Let’s begin by retrieving the data from the whole SChunk. We could use the decompress_chunk method:

[12]:
out = np.empty(200 * 1000 * nchunks, dtype=np.int32)
for i in range(nchunks):
    schunk.decompress_chunk(i, out[200 * 1000 * i : 200 * 1000 * (i + 1)])

But instead of the code above, we can simply use the __getitem__ or the get_slice methods. Let’s begin with __getitem__:

[13]:
out_slice = schunk[:]
type(out_slice)
[13]:
bytes

As you can see, the data is returned as a bytes object. If we want to get a more meaningful container instead, we can use get_slice, where you can pass any Python object (supporting the Buffer Protocol) as the out param to fill it with the data. In this case we will use a NumPy array container.

[14]:
out_slice = np.empty(200 * 1000 * nchunks, dtype=np.int32)
schunk.get_slice(out=out_slice)
np.array_equal(out, out_slice)
print(out_slice[:4])
[0 1 2 3]

That’s the expected data indeed!

Setting data in a SChunk#

We can also set the data of a SChunk area from any Python object supporting the Buffer Protocol. Let’s see a quick example:

[15]:
start = 34
stop = 1000 * 200 * 4
new_value = np.ones(stop - start, dtype=np.int32)
schunk[start:stop] = new_value

We have seen how to get or set data. But what if we would like to add data? Well, you can still do that with __setitem__.

[16]:
schunk_nelems = 1000 * 200 * nchunks

new_value = np.zeros(1000 * 200 * 2 + 53, dtype=np.int32)
start = schunk_nelems - 123
new_nitems = start + new_value.size
schunk[start:new_nitems] = new_value

Here, start is less than the number of elements in SChunk and new_items is larger than this; that means that __setitem__ can update and append data at the same time, and you don’t have to worry about whether you are exceeding the limits of the SChunk.
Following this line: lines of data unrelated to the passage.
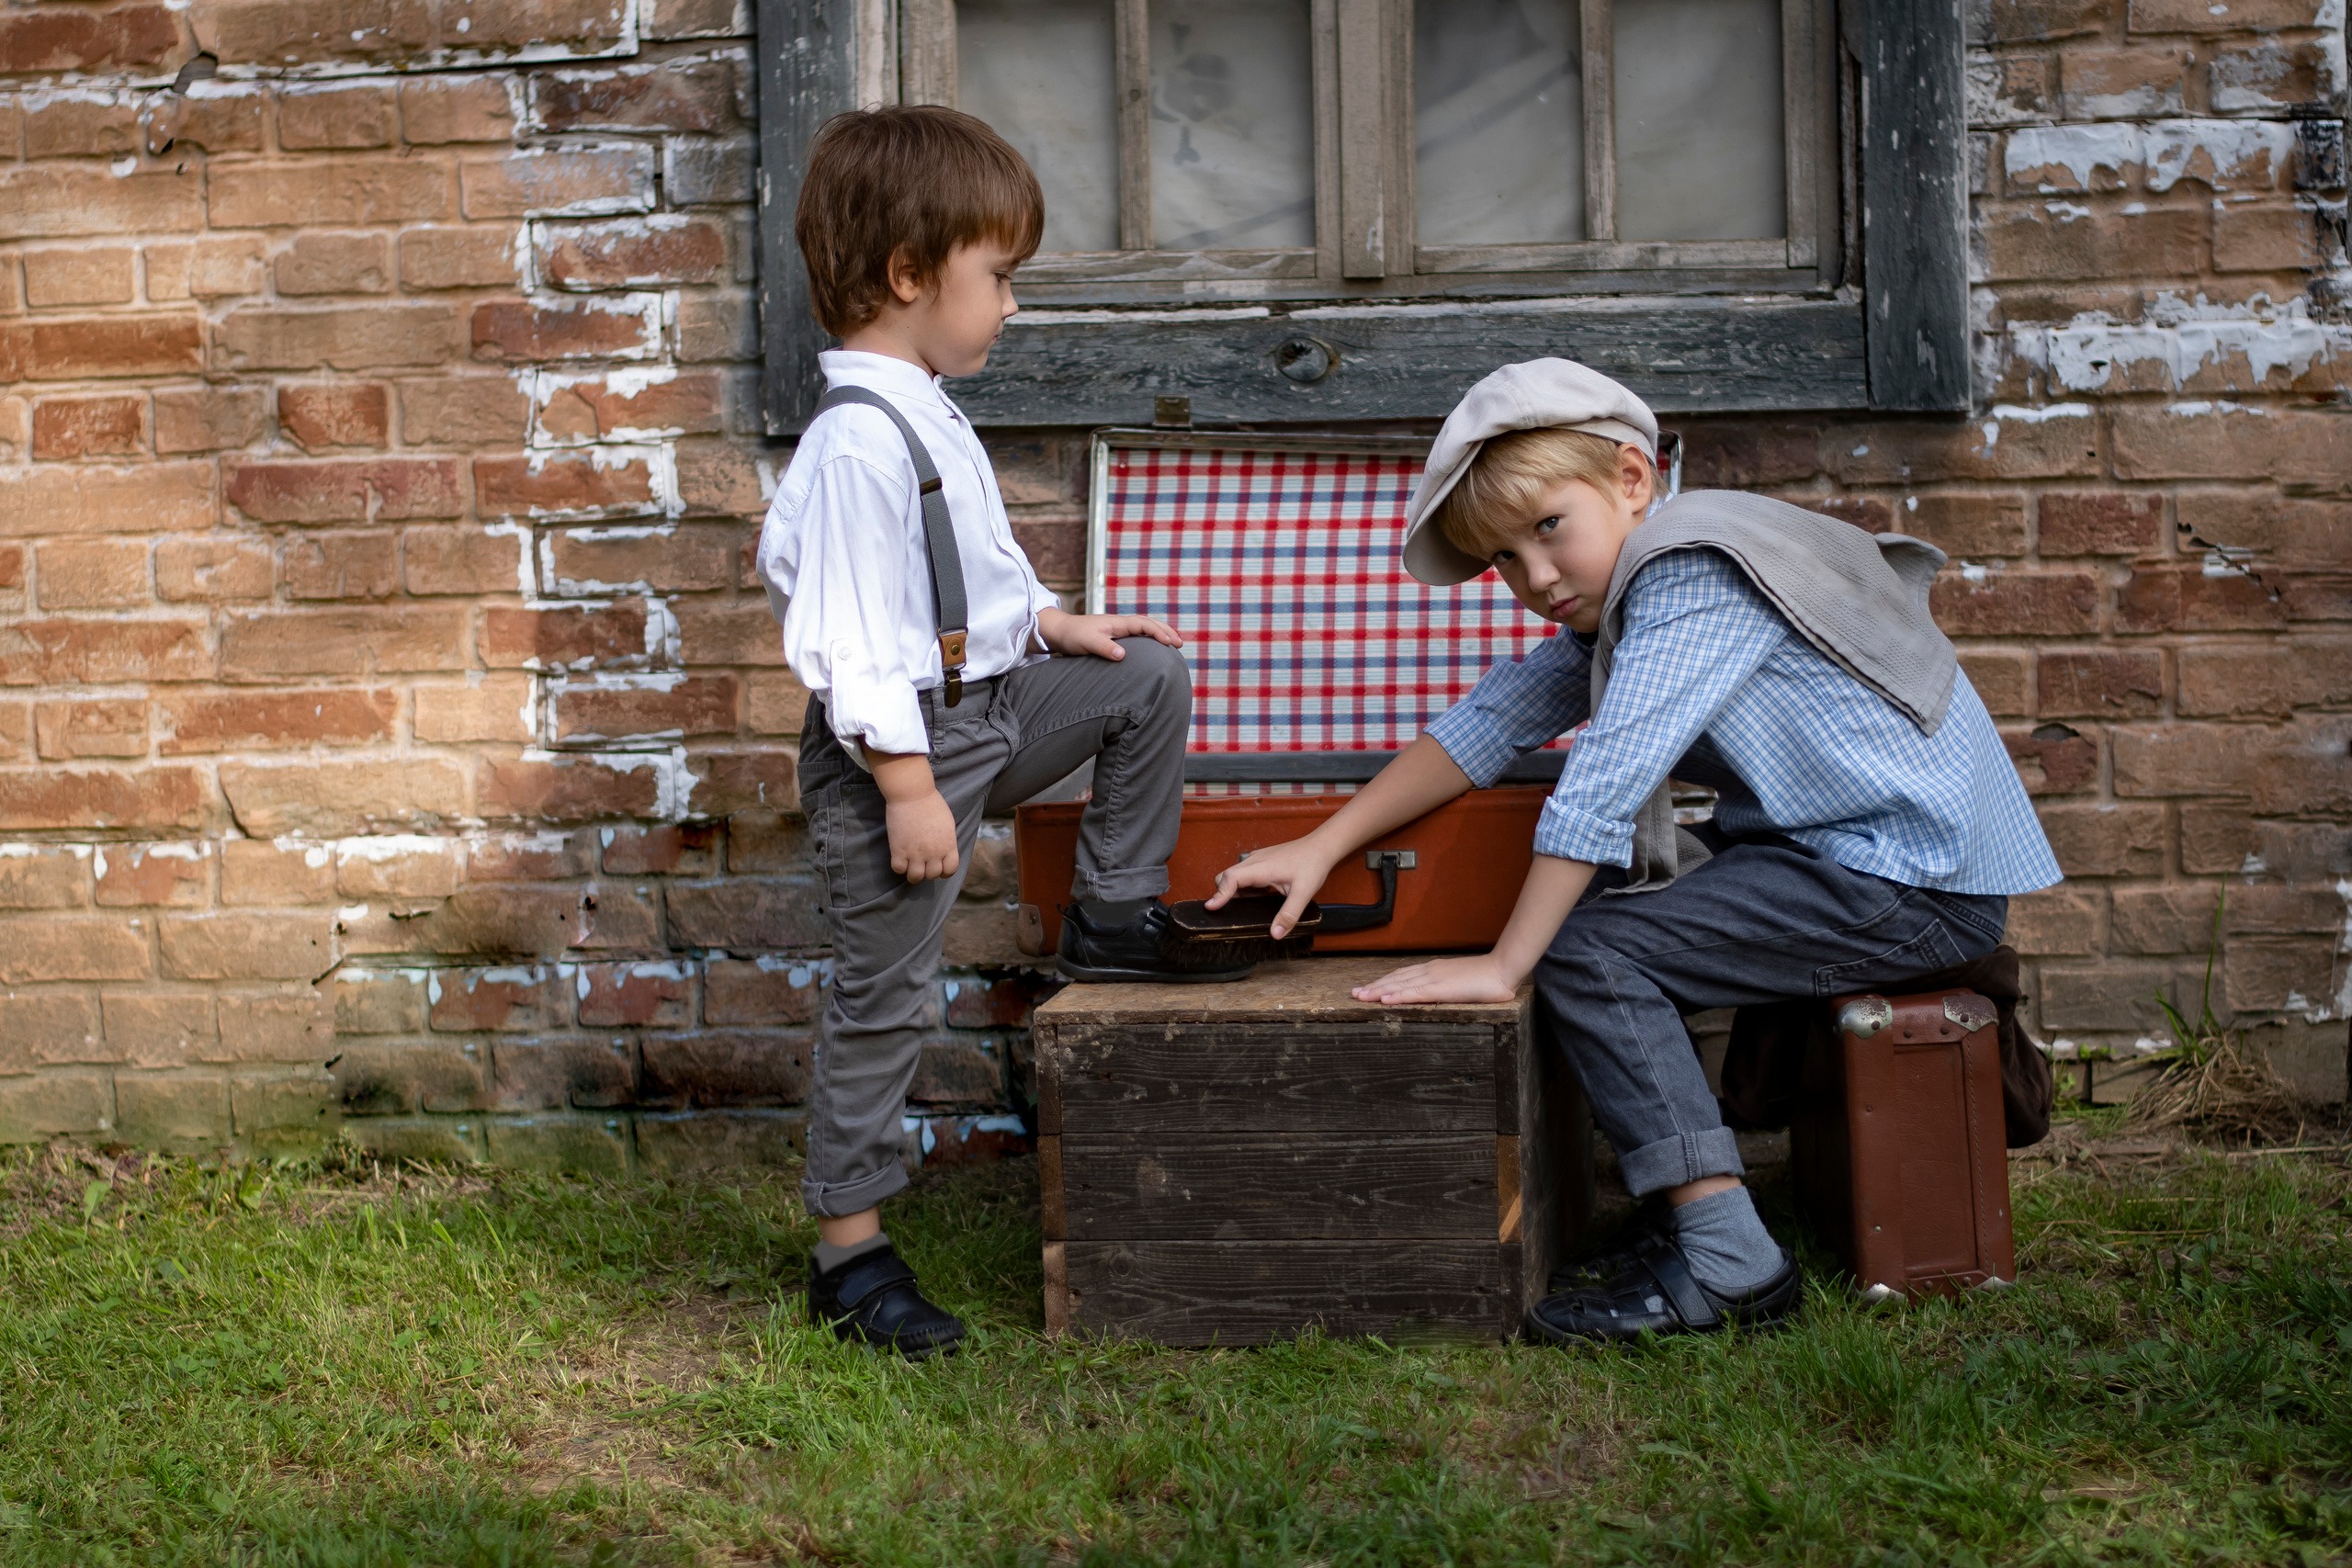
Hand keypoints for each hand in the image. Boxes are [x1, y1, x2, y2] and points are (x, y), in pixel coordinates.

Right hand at [884, 787, 959, 882]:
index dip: (944, 872)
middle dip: (928, 871)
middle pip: (932, 875)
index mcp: (948, 845)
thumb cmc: (931, 803)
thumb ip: (947, 840)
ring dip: (913, 874)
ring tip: (910, 865)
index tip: (938, 867)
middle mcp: (934, 853)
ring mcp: (916, 853)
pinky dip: (899, 866)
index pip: (951, 870)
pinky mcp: (899, 850)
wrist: (912, 794)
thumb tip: (944, 850)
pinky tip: (899, 858)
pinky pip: (898, 869)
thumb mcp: (948, 823)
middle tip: (922, 863)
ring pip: (915, 877)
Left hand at [1035, 607, 1183, 659]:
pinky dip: (1148, 638)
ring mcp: (1117, 629)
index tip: (1170, 643)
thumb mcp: (1088, 643)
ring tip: (1173, 644)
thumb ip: (1104, 648)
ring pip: (1144, 628)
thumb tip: (1122, 656)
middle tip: (1180, 643)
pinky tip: (1152, 648)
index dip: (1159, 632)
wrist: (1059, 631)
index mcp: (1118, 623)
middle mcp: (1120, 624)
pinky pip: (1137, 635)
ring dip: (1159, 633)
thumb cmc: (1073, 636)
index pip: (1144, 625)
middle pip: (1148, 623)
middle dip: (1165, 631)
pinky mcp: (1113, 636)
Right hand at [1205, 835, 1334, 940]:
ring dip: (1235, 890)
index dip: (1219, 894)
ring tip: (1246, 907)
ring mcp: (1258, 859)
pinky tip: (1258, 896)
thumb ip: (1289, 914)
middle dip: (1223, 893)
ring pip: (1235, 874)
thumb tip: (1276, 934)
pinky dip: (1244, 886)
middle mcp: (1255, 861)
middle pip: (1226, 876)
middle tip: (1229, 912)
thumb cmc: (1313, 865)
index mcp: (1261, 868)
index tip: (1211, 907)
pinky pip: (1245, 873)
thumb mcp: (1303, 893)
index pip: (1231, 878)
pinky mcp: (1262, 860)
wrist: (1322, 846)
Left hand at [1351, 954, 1519, 1005]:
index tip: (1367, 988)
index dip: (1383, 982)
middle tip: (1353, 993)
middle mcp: (1429, 971)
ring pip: (1400, 984)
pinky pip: (1415, 992)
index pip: (1402, 975)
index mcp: (1433, 970)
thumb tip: (1436, 994)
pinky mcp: (1442, 988)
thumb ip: (1446, 987)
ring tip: (1360, 997)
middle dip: (1373, 986)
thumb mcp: (1460, 983)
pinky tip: (1384, 1000)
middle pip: (1395, 979)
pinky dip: (1398, 995)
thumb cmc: (1486, 979)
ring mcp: (1434, 978)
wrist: (1503, 969)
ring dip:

Building a SChunk from/as a contiguous buffer#

Furthermore, you can convert a SChunk to a contiguous, serialized buffer and vice-versa. Let’s get that buffer (aka cframe) first:

[17]:
buf = schunk.to_cframe()

And now the other way around:

[18]:
schunk2 = blosc2.schunk_from_cframe(cframe=buf, copy=True)

In this case we set the copy param to True. If you do not want to copy the buffer, be mindful that you will have to keep a reference to it until you do not want the SChunk anymore.

Serializing NumPy arrays#

If what you want is to create a serialized, compressed version of a NumPy array, you can use the newer (and faster) functions to store it either in-memory or on-disk. The specification of such a contiguous compressed representation, aka cframe can be seen here.

In-memory#

For obtaining an in-memory representation, you can use pack_tensor. In comparison with its former version (pack_array), it is way faster and does not have the 2 GB size limitation:

[19]:
np_array = np.arange(2**30, dtype=np.int32)  # 4 GB array

packed_arr2 = blosc2.pack_tensor(np_array)
unpacked_arr2 = blosc2.unpack_tensor(packed_arr2)

On-disk#

To store the serialized buffer on-disk you want to use save_tensor and load_tensor:

[20]:
blosc2.save_tensor(np_array, urlpath="ondisk_array.b2frame", mode="w")
np_array2 = blosc2.load_tensor("ondisk_array.b2frame")
np.array_equal(np_array, np_array2)
[20]:
True

Conclusions#

Now python-blosc2 offers an easy, yet fast way of creating, getting, setting and expanding data via the SChunk class. Moreover, you can get a contiguous compressed representation (aka cframe) of it and re-create it again later with no sweat.